Item	Layer	Effort	Deliverable
Explicit workflow state machine	Workflow	Medium	Phase statuses: pending/running/completed/failed/skipped
Conditional branching + auto-loop	Workflow	Medium	Council CRITICAL → auto-return to implement with retry counter

Phase 3: Observability & Control (4 items)

Item	Layer	Effort	Deliverable
Correlation IDs	Governance	Low	Trace ID in runtime_sessions, workflow_events, council output
Structured council output	Governance	Low	JSON schema for council findings stored in workflow_events
Runtime health probes	Tool	Medium	Periodic ping from MC to runtimes; auto-restart stale
Per-phase observability	Workflow	Low	Timestamps, token costs, retry counts visible in Workbench

Phase 4: Advanced Features (4 items — nice to have)

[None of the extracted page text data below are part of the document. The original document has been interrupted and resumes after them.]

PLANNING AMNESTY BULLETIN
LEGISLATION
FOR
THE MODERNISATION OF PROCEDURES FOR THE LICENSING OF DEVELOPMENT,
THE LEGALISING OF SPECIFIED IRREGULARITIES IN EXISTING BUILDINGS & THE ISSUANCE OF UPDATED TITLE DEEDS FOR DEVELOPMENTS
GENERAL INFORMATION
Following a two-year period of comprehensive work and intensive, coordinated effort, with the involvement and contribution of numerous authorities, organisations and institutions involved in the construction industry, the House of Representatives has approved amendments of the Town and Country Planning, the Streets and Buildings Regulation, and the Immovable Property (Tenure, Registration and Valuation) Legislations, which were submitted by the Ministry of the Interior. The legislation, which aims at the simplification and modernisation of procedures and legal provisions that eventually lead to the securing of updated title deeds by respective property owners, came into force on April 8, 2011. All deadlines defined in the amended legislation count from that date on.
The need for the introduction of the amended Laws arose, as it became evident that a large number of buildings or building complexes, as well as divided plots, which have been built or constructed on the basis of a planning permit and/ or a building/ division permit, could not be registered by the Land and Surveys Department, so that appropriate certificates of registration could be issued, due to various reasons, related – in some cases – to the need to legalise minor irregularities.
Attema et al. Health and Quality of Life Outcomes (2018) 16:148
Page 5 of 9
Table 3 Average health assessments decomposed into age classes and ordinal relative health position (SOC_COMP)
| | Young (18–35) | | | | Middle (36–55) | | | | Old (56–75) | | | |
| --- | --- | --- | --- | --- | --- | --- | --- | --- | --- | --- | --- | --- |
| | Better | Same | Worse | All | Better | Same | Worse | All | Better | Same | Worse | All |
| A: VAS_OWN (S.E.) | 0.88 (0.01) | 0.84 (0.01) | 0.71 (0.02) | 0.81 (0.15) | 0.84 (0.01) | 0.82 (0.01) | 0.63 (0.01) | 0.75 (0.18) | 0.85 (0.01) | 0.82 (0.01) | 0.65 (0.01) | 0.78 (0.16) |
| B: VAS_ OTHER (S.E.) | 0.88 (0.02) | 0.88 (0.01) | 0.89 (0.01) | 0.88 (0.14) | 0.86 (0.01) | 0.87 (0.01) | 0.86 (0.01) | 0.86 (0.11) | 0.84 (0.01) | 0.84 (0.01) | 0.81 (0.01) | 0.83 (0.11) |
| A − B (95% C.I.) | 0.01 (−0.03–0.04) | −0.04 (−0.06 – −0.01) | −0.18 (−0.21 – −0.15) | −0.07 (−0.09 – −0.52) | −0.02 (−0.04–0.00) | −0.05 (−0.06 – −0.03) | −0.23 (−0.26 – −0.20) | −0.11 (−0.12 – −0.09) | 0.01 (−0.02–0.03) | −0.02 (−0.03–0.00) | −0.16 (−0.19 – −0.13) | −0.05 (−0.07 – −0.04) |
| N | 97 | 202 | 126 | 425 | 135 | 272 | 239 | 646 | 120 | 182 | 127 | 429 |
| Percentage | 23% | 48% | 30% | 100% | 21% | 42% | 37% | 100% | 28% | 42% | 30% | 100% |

Item	Layer	Effort	Deliverable
Parallel phase support	Workflow	High	Fan-out/fan-in for concurrent research + scoping
Tool composition / chaining	Tool	High	Declarative tool chains in workflow phases
MC-specific MCP tools	Tool	Medium	Ticket ops, runtime mgmt as MCP tools
Observability dashboard	Governance	High	Real-time view of active runtimes, token burn, phase progress

6. Risk Assessment

Risk	Likelihood	Impact	Mitigation
Too much workflow automation hides what happened	Medium	High	Keep raw console; verbose workflow_events; never auto-close without explicit action
Too many child tickets fragment context	Low	Medium	Single-session rule already prevents this; maintain it
Council memory gap causes repeated findings	High	Medium	Phase 1 "Council memory" item; lightweight accumulator
Agent registry adds operational overhead	Medium	Low	Back it by existing runtime_sessions; don't build new infra
Per-action HITL slows down simple tasks	Medium	Medium	Only for sensitive ops; Tier 1 tasks exempt

7. Conclusion

Mission Control's Luci runtime is a well-architected execution platform with strong Agent and Tool layers. The WAT framework provides a useful lens that reveals the Workflow layer as the primary gap: the system is sequential-heavy, conditional-light, and parallel-absent. The existing roadmap correctly identifies the highest-priority items, but four foundational pieces (items 1, 2, 5, 10) remain unstarted and should be prioritized.

The single-session dev loop (2026-04-29) was a significant WAT-alignment improvement — it reduced coordination overhead while preserving role separation. The tmux-backed runtime is a durable architectural choice that should be retained and enhanced, not replaced.

Bottom line: Luci is a capable agent operator. To become a fully WAT-native orchestration platform, invest in the Workflow layer's state machine, conditional branching, and the four foundational roadmap items.

Assessment generated by Lucienne with parallel specialist subagent analysis across Workflow, Agent, Tool, and Governance dimensions.